* WHAT IS EXPECTED
Each record must be printed again exactly as given.

____________________

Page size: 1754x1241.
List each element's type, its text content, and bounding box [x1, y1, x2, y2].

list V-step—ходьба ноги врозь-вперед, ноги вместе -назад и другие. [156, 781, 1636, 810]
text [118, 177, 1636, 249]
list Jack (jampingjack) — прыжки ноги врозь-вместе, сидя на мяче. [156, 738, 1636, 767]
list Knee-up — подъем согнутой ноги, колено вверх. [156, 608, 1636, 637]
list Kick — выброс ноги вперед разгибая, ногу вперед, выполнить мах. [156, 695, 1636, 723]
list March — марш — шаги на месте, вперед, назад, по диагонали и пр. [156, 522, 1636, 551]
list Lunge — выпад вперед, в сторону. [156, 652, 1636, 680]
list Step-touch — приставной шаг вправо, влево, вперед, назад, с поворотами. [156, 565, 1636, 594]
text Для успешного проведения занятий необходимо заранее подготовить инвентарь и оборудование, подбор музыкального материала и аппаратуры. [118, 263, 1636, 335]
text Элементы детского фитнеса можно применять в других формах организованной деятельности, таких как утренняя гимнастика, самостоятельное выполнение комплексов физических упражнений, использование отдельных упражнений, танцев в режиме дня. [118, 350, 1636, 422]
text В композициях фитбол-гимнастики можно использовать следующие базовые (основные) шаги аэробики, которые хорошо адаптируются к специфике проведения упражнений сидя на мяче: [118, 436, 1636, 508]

____________________

* ANSWER BOX
Page size: 1754x1241.
List each element's type, its text content, and bounding box [x1, y1, x2, y2].

list V-step—ходьба ноги врозь-вперед, ноги вместе -назад и другие. [156, 781, 1636, 810]
text [118, 177, 1636, 249]
list Jack (jampingjack) — прыжки ноги врозь-вместе, сидя на мяче. [156, 738, 1636, 767]
list Knee-up — подъем согнутой ноги, колено вверх. [156, 608, 1636, 637]
list Kick — выброс ноги вперед разгибая, ногу вперед, выполнить мах. [156, 695, 1636, 723]
list March — марш — шаги на месте, вперед, назад, по диагонали и пр. [156, 522, 1636, 551]
list Lunge — выпад вперед, в сторону. [156, 652, 1636, 680]
list Step-touch — приставной шаг вправо, влево, вперед, назад, с поворотами. [156, 565, 1636, 594]
text Для успешного проведения занятий необходимо заранее подготовить инвентарь и оборудование, подбор музыкального материала и аппаратуры. [118, 263, 1636, 335]
text Элементы детского фитнеса можно применять в других формах организованной деятельности, таких как утренняя гимнастика, самостоятельное выполнение комплексов физических упражнений, использование отдельных упражнений, танцев в режиме дня. [118, 350, 1636, 422]
text В композициях фитбол-гимнастики можно использовать следующие базовые (основные) шаги аэробики, которые хорошо адаптируются к специфике проведения упражнений сидя на мяче: [118, 436, 1636, 508]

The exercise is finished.